Por Carlos Chavarría

Gran ingenuidad o malicia, según se quiera creer, está mostrando el gobierno mexicano al suponer que la crisis del gas natural en el mundo es causada por una o más empresas, como si concentrar todo el poder energético en el gobierno resolviera un problema que tiene otros orígenes.

A nosotros los mexicanos de a pie siempre nos ha resultado difícil pensar en términos del mundo en el que estamos insertos. Asumimos que “es un asunto del gobierno” el preocuparse por la política internacional, porque nosotros ya tenemos suficiente con los asuntos del diario quehacer.

Nos equivocamos cuando le dejamos al gobierno esa responsabilidad y también cuando suponemos que nuestros problemas nunca tienen que ver con algo que esta ocurriendo en el mundo porque los riesgos los estamos enfrentando cada uno de nosotros.

La crisis que está gestándose, más allá de la pandemia del COVID, tiene raíces más profundas en los juegos de poder del Grupo de los 8. Nada menos la triste historia de cientos de años de dominación constante de Afganistán por parte de alguna potencia regional o mundial, ahora abre un nuevo capítulo con la salida de los EEUU de ese territorio.

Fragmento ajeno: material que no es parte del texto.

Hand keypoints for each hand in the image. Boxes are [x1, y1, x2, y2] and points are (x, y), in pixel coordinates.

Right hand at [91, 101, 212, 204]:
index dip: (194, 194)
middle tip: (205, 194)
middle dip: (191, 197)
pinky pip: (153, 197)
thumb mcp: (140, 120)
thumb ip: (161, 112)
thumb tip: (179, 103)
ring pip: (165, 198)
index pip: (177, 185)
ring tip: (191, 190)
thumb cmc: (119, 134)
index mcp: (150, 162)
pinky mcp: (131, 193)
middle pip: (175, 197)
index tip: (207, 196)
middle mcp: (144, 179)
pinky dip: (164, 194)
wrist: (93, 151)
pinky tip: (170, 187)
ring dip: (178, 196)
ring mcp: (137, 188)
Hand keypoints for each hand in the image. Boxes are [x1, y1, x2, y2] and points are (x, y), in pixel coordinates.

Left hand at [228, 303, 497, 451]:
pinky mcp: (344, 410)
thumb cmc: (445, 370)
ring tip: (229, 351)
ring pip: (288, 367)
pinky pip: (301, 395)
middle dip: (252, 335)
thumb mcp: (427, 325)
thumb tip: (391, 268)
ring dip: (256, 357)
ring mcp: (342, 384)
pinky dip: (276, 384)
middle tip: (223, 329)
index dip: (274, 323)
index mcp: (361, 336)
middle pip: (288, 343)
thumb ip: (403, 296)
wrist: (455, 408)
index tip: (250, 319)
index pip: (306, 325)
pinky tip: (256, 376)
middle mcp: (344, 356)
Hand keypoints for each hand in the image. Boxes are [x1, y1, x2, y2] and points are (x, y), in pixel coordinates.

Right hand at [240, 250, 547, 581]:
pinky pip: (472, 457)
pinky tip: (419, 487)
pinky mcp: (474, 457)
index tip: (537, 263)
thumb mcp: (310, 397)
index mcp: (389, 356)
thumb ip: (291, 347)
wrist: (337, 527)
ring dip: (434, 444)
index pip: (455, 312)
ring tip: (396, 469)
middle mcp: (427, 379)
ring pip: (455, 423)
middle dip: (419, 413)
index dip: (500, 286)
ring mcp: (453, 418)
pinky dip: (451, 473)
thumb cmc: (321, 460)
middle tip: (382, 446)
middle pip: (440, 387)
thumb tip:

EEUU ocupo Afganistán como resultado de los ataques a las Torre Gemelas al considerar que ese país era promotor y protector del terrorismo. Similar excusa tuvo la antigua URSS  para justificar su invasión de aquel país en 1979 y hoy el péndulo está creando las condiciones para un nuevo retorno a la dominación rusa por cuestiones que se originan en el gas natural y dos grandes proyectos de gasoductos, NORD STREAM  2 y el TAPI.

Esos dos proyectos tienen en común a dos países débiles como nosotros, Ucrania y Afganistán, pero están en el centro de dos bloques de competencia diferente, Rusia y Europa Occidental por una parte, y China-India-Paquistán, por la otra. No es difícil pronosticar qué les espera en aquella región al estar otra vez en el centro del juego de poder, pero con un país en crisis como Afganistán.

Esos dos proyectos ponen en evidencia la debilidad de los lideres actuales mundiales para resolver un tema clave de nuestros tiempos, la coexistencia cooperativa en asuntos de preocupación común y el ambiente competitivo entre democracias liberales y países profundamente dictatoriales.

En los días que vivimos, competencia y cooperación no solo coexisten, se condicionan entre ambas.

La cuestión estratégica para las “democracias del mundo liberal” reside en cómo alcanzar un balance entre el fortalecimiento de la cooperación entre los de igual marco de pensamiento para vencer a sus competidores por una parte, y como evitar convertir la competencia con estados autocráticos  como China, en una abierta confrontación, que agotaría el espacio para la necesaria cooperación.

El repentino aumento de los precios del gas natural en los mercados europeos es la primer señal de un enorme desequilibrio que por si solo ya debería llevarnos a buscar con mucha seriedad substituir el gas por otras fuentes.

¿Y en que nos afecta?, con justa razón me increparían ustedes. Los precios del gas natural son en extremo volátiles [https://www.eia.gov/naturalgas/weekly/archivenew_ngwu/2003/10_23/Volatility%2010-22-03.htm] y se acerca el invierno con problemas de abasto debido a la desigual distribución del gas entre los países del mundo, México no podrá disociarse del problema [https://www.eia.gov/outlooks/steo/report/natgas.php] por nuestra poca capacidad de producción doméstica y nuestra profunda dependencia hacia ese combustible.

Si agregamos el intento de regresar al ineficiente monopolio estatal de le energía, junto con un gobierno seco de recursos financieros y holguras en el gasto, podemos esperar que se desatará la inflación más allá de lo que en este momento puede la economía nacional operar y asimilar.